Кришнамурти: Это можно осуществить при помощи бдительности в течение всего дня; затем надо перед сном привести в порядок все сделанное за день. Таким образом, мозг не погружается в сон в состоянии беспорядка. Это не значит, что мозг внушает себе порядок, когда на деле внутри и вокруг него налицо беспорядок. Порядок должен существовать в течение целого дня, и суммирование его перед сном есть гармоничное завершение дня. Это напоминает человека, который ведет счета и каждый вечер подводит итог, так что следующий день начинается для него заново, а когда он ложится спать, его ум спокоен, пуст, свободен от беспокойства, смятения, забот, страха. После пробуждения существует особый свет, не являющийся продуктом мысли или удовольствия. Этот свет — разум и любовь, это отрицание беспорядка, присущего той морали, в которой мы были воспитаны.

Посетитель: Могу ли я получить этот свет немедленно? Это и есть тот вопрос, который я задал в самом начале, только иначе выраженный.

Кришнамурти: Вы можете получить его сейчас же, когда нет «я». «Я» приходит к концу, когда оно само видит, что должно кончиться. И способность увидеть это являет собой свет понимания.

Глава XXX. ИНДИВИД И ОБЩЕСТВО

Посетитель: Я не вполне уверен в том, что правильно задаю вопрос; но у меня есть сильное чувство того, что взаимоотношения между индивидом и обществом, этими двумя противоположными сущностями, представляют собой долгую историю несчастий. История мира, история мысли, история цивилизации — все это в конце концов есть история взаимоотношений между ними. Во всех обществах индивид оказывается более или менее подавленным; он должен приспосабливаться, прилаживаться к стандарту, установленному теоретиками. Индивид всегда стремится вырваться из-под власти этих образцов, и результатом является непрерывная битва между этими двумя силами. Религии говорят об индивидуальной душе, как о чем-то отдельном от души коллективной. Они делают упор на индивида. В современном обществе, — которое стало таким механическим, стандартизованным и коллективно деятельным, — индивид старается найти себя, выяснить, что он представляет собой, утвердить себя. Но вся эта борьба никуда не приводит. И вот мой вопрос — где во всем этом скрыта ошибка?

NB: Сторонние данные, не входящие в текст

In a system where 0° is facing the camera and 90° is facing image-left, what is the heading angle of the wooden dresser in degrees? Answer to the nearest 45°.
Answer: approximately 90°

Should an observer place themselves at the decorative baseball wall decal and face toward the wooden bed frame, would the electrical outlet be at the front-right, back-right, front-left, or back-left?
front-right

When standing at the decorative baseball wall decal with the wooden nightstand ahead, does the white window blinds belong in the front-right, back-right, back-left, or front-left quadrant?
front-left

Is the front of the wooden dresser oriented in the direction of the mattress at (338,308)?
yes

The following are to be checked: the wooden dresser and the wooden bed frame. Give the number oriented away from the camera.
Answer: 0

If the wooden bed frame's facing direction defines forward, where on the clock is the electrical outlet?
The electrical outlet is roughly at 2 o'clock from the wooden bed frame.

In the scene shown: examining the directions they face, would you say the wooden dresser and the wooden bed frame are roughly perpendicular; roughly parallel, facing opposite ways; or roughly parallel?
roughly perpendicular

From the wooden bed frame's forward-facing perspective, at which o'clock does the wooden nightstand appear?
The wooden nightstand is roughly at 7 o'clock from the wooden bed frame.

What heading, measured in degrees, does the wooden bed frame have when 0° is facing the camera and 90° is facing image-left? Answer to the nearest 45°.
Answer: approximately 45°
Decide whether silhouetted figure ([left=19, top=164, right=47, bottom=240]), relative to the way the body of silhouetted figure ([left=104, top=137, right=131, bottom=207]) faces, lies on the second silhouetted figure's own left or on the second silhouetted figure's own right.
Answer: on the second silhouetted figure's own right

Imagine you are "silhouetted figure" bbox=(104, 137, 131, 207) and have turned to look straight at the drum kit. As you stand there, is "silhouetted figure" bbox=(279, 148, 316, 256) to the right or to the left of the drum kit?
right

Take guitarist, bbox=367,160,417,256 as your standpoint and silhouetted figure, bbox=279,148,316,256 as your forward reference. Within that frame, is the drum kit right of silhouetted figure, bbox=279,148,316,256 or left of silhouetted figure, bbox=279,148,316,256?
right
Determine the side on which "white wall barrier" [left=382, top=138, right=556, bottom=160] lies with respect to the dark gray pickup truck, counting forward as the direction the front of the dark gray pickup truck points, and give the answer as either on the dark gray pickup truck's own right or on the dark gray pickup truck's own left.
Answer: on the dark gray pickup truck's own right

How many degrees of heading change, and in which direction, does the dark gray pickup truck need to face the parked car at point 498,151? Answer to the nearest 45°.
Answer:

Кришнамурти: Единственное, что действительно имеет значение, — это существование в жизни действия доброты, любви и разума. Является ли доброта индивидуальной или коллективной, бывает ли любовь личной или безличной; принадлежит ли разум вам, мне или кому-нибудь другому? Если это нечто такое, что принадлежит вам или мне, тогда это не разум, не любовь, не доброта. Если доброта представляет собой индивидуальное или коллективное предприятие, соответствующее чьему-то особому предпочтению или решению, тогда это более не доброта. Доброта находится не на задворках индивидуальности; ее нет и в открытом поле коллектива; доброта расцветает только в свободе от обоих. Когда существует доброта, любовь и разум, тогда действие совершается вне понятий индивидуального или коллективного. Нам недостает доброты, и вот мы делим мир на индивидуальное и коллективное, а далее делим коллектив на бесчисленные группы в соответствии с религией, национальностью и классом. Создав эти разделения, мы пытаемся перекинуть между ними мосты; мы формируем новые группы, которые опять-таки отделены от других групп. Мы видим, что каждая великая религия существует как будто для того, чтобы установить братство человечества, а на самом деле препятствует ему. Мы всегда стараемся реформировать то, что уже разрушено, мы не производим фундаментального искоренения распада, а просто подправляем то, что распадается.